%%
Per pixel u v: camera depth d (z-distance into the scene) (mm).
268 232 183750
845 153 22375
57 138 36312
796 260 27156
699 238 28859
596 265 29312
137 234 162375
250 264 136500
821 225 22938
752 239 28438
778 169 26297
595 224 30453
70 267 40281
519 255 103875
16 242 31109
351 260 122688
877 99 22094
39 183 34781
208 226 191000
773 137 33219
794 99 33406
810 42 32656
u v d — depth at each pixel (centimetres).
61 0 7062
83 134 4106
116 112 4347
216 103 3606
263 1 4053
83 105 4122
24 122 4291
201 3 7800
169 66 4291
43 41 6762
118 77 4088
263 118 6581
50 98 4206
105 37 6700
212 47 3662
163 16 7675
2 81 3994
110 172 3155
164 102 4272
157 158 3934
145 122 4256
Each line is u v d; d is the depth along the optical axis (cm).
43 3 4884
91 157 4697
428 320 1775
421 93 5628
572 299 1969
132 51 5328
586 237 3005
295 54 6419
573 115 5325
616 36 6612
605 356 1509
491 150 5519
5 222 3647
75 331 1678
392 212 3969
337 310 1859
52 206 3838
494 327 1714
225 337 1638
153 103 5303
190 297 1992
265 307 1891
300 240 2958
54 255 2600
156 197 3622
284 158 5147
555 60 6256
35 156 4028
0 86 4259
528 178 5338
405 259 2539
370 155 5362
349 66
%%
Beginning with the line that holds "105 37 6700", restate word for word every line down to the end of the data, and only those lines.

*Exercise output*:
105 37 6700
212 47 3662
163 16 7675
2 81 3994
110 172 3155
164 102 4272
157 158 3934
145 122 4256
Each line is u v d; d is the depth along the optical axis (cm).
43 3 4884
91 157 4697
428 320 1775
421 93 5628
572 299 1969
132 51 5328
586 237 3005
295 54 6419
573 115 5325
616 36 6612
605 356 1509
491 150 5519
5 222 3647
75 331 1678
392 212 3969
337 310 1859
52 206 3838
494 327 1714
225 337 1638
153 103 5303
190 297 1992
265 307 1891
300 240 2958
54 255 2600
156 197 3622
284 158 5147
555 60 6256
35 156 4028
0 86 4259
528 178 5338
405 259 2539
370 155 5362
349 66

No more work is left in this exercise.